All lines from the one with "- coffee grinder [698,237,725,276]" through the final line of the records below must be written out exactly, with no other text.

•••

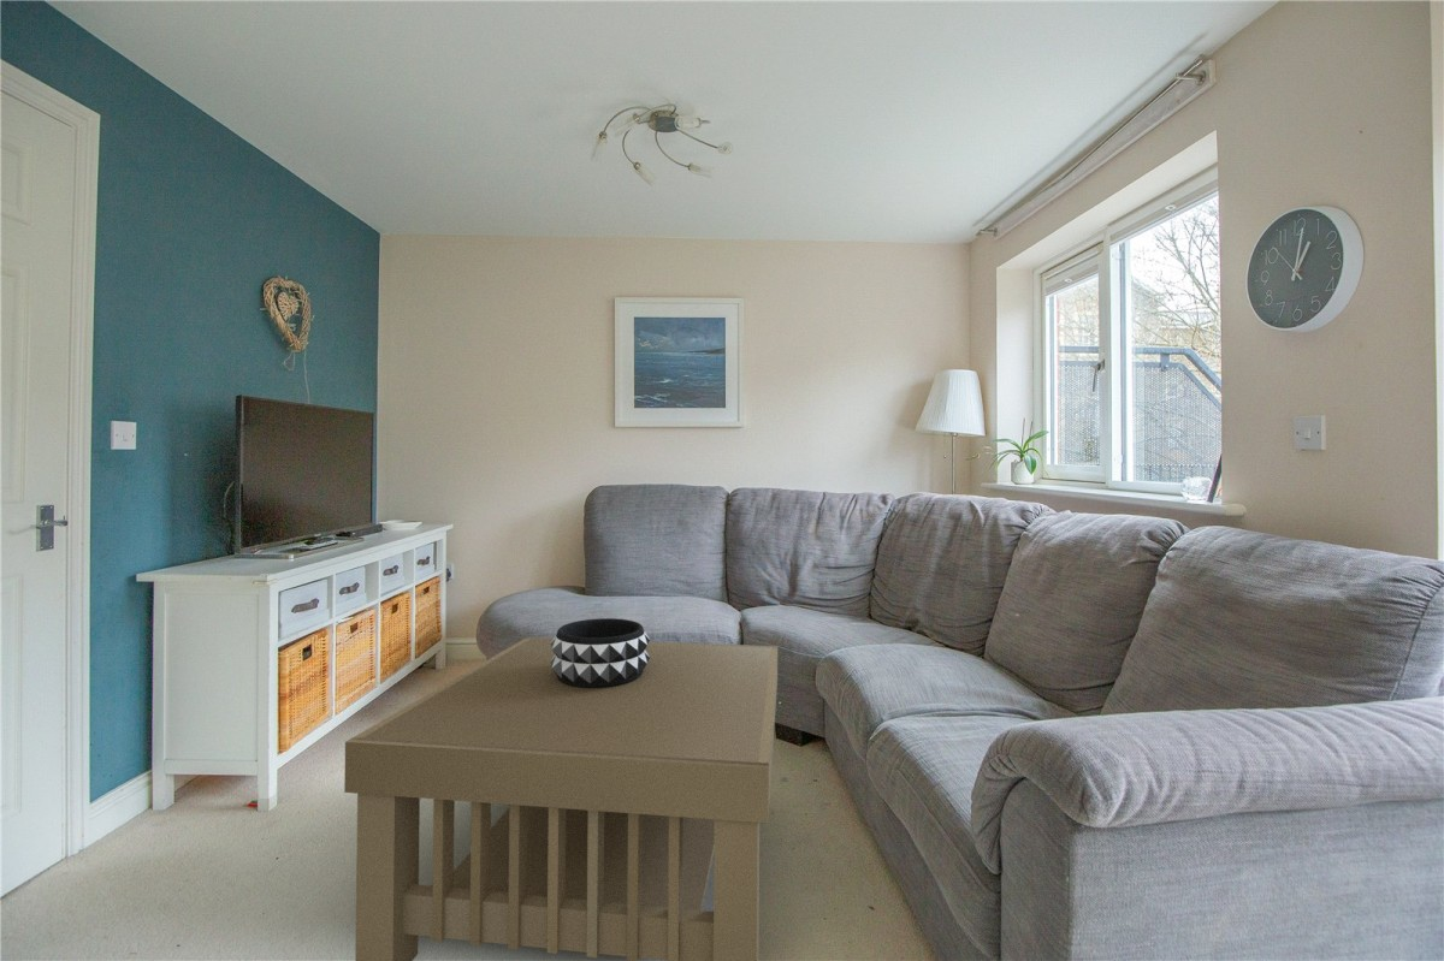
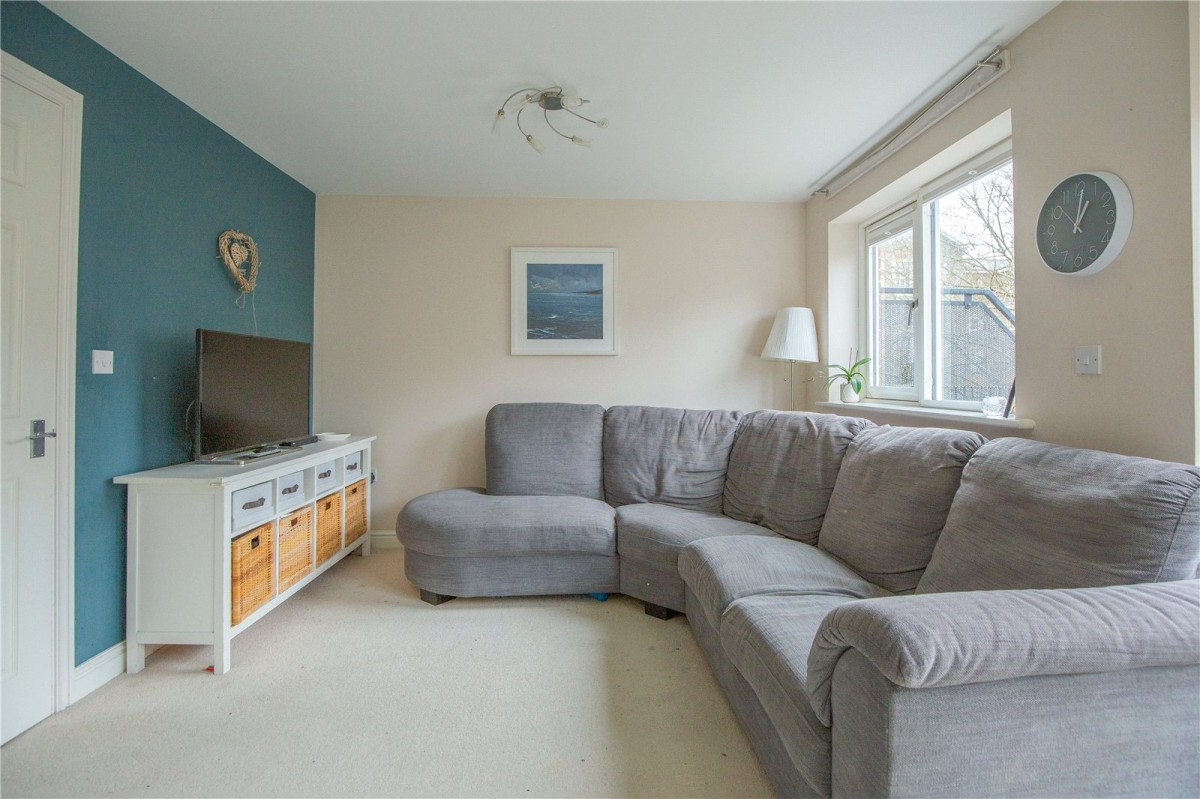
- coffee table [343,635,779,961]
- decorative bowl [550,617,651,688]
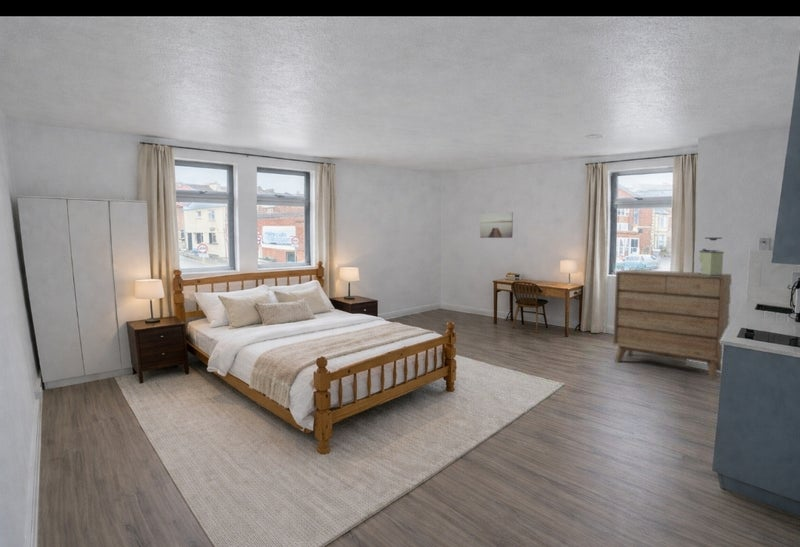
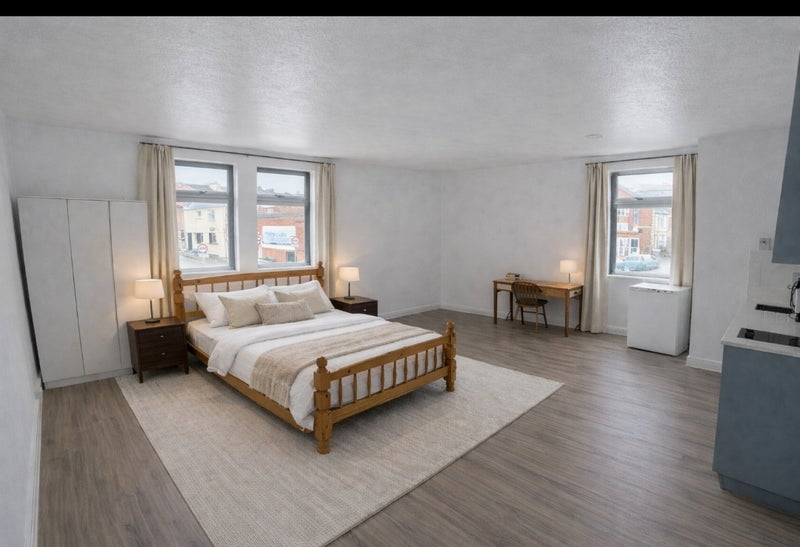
- wall art [479,211,514,239]
- coffee grinder [698,237,725,276]
- dresser [612,269,732,381]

•••

# EXERCISE OUTPUT
- coffee grinder [698,237,725,276]
- dresser [612,269,732,381]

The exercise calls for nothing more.